The ”scrub and wash” technique helps to achieve complete and long-lasting hemostasis in less than a minute, even in the most vigorously bleeding and inflamed gingival tissue. The tissue will now tolerate a matrix, etching acid and adhesives without the risk of bleeding. Time well spent to ensure conditions that allow high-quality restorative work.
Hemostatic agents and coagulum remnants have been suggested to affect the bonding strength1,2 and marginal integrity 2 of the restoration. With ferric sulfate, acid etching is sufficient to remove the potential remnants to allow appropriate bonding 2 and good marginal adaptation 3. When self-etch adhesives are used, cleaning the surface with ConsepsisTM Scrub (Ultradent Products, Inc.) containing 2% chlorhexidine gluconate is a safe way to combine the cleaning of the surface with the potential prevention of the hybrid layer collagen against collagenolytic enzymes 4.

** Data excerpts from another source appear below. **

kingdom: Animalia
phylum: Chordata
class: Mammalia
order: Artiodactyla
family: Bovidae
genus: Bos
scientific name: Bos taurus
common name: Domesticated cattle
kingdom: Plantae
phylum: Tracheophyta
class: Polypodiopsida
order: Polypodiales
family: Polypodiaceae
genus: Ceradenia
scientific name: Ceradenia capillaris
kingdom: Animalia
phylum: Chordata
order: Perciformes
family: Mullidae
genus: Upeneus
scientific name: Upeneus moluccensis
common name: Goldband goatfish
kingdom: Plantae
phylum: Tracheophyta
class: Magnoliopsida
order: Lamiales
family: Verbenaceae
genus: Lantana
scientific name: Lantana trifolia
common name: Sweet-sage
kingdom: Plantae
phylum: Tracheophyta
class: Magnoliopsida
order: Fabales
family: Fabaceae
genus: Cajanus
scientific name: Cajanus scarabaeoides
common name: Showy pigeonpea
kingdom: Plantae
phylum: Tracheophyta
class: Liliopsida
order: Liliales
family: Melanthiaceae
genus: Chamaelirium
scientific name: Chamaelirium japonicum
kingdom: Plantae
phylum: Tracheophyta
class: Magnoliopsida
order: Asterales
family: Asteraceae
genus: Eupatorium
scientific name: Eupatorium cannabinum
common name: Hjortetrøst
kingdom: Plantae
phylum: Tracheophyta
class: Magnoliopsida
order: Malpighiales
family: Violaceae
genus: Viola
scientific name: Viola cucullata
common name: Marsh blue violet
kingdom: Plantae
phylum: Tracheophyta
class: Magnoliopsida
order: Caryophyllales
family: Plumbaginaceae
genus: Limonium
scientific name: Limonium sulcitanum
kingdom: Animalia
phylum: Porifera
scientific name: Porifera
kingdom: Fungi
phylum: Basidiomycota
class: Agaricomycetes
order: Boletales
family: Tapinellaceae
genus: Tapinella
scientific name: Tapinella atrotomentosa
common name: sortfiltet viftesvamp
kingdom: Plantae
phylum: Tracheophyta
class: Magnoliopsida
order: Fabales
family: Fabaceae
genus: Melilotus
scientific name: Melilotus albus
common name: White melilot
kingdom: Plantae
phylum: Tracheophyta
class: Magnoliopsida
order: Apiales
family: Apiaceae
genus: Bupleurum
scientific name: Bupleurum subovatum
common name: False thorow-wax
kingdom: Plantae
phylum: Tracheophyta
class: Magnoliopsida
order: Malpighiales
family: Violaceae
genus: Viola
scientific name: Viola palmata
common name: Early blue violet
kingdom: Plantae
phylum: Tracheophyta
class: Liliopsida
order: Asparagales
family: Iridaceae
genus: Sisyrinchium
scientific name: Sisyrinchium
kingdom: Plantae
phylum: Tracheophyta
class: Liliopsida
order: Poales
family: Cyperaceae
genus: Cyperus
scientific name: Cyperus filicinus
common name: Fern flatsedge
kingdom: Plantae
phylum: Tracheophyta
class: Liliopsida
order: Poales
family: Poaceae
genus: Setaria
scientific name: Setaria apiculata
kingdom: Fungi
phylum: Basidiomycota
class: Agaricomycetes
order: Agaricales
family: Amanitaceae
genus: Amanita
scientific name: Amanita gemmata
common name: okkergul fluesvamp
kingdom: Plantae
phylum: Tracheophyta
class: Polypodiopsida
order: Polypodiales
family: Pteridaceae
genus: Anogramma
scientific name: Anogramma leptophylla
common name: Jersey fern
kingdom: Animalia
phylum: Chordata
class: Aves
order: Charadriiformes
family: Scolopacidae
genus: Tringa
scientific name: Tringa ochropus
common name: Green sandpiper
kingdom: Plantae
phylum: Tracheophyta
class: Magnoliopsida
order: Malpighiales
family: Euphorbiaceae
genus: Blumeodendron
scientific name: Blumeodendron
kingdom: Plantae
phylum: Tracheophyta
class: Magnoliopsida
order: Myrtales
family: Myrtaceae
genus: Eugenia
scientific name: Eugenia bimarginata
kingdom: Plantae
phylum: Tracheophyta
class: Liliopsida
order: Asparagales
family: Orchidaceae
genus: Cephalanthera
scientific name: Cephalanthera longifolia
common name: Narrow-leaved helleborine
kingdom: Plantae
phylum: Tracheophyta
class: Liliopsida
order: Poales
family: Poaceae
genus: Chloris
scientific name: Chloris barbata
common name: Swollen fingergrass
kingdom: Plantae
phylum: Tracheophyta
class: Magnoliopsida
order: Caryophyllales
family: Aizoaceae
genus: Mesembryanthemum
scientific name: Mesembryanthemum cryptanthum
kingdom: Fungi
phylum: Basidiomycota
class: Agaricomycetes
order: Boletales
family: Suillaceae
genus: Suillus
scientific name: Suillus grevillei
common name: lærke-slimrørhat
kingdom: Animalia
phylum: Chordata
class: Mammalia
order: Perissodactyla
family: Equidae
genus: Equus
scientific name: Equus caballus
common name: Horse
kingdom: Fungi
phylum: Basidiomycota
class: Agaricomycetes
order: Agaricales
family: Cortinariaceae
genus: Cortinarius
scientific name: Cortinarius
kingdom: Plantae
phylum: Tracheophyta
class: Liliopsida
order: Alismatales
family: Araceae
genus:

You may wonder if you should worry about damaging the gingival tissue with rather vigorous scrubbing. Well, don’t worry! You cannot damage the gingival epithelium. It has a tensile strength of approximately 4 MPa5. If mechanical force could cause permanent damage to gingiva, we couldn’t treat periodontitis. If something comes loose during your scrubbing, it is inflammatory granulation tissue and the patient is better off without it.
About the author
Leo Tjäderhane completed his DDS degree in 1986, PhD in 1995 and received the speciality in Cariology, Restorative Dentistry and Endodontics in 2000, all at the University of Oulu. He has been appointed a docent (adjunct professor) at the University of Oulu (Pulp Biology) in 2001, University of Helsinki (Clinical Cariology and Endodontics) in 2007, and University of Turku (Cariology and Endodontology) in 2008.